Assistant Police Chief Luiz Casanova, who owns a rental property at 538 Ferry St., said LCI had not communicated with him about his missing paperwork.
“They’re not communicating, because I never received a single letter from them,” Casanova said. He said the city does have his correct address because it sent him the tax bill for the property, which he paid.
Instead of being embarrassed to be on the list, Casanova said LCI “should be embarrassed.”
“They’re not sending notices out to the proper address,” he said. He added that his property is exempt because it is all Section 8.
East Rock Alderwoman Jessica Holmes shared the concern that the city hasn’t done a good enough job getting the word out to homeowners who are exempt from the inspections.

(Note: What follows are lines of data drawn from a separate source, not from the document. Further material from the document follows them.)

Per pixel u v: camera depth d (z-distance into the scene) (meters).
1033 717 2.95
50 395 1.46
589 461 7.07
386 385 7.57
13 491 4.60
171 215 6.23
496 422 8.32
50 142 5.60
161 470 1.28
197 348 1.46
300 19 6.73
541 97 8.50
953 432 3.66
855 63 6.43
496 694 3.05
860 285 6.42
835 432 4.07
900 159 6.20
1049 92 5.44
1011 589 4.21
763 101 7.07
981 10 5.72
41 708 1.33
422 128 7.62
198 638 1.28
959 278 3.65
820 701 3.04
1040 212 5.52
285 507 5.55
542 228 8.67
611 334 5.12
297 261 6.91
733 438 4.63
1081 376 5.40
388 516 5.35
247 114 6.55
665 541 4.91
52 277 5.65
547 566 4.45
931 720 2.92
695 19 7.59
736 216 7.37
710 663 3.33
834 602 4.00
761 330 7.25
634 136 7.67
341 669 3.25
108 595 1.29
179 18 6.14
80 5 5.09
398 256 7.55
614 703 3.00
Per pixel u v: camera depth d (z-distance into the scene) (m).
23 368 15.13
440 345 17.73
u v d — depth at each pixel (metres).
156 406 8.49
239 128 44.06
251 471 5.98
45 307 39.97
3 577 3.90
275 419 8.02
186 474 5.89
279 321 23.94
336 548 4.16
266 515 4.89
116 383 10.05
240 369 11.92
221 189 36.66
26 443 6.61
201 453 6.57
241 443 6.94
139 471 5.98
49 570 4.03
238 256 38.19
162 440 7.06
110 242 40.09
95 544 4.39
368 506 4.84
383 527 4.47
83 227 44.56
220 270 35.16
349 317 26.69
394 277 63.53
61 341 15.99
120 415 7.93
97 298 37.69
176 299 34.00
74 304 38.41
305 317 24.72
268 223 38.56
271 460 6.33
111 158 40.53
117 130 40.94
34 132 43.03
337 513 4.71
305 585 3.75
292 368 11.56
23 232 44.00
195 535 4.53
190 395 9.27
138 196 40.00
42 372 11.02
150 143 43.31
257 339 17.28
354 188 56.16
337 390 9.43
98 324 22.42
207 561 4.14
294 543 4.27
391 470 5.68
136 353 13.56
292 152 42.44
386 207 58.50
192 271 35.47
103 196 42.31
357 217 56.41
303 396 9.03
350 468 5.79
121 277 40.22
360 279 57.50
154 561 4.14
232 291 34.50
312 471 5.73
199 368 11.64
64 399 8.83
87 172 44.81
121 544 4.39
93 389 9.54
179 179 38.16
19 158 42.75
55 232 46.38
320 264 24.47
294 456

Holmes said she glanced at the list for her ward and found many people who are exempt from the program.
She said she has been calling the people on the list to warn them.
“The first they’ll hear about it is going to be a call from a collection agency,” she said.
“The residential licensing program is good, and needs to be implemented,” Holmes said. “But in terms of communication, there’s a lot of room for improvement.”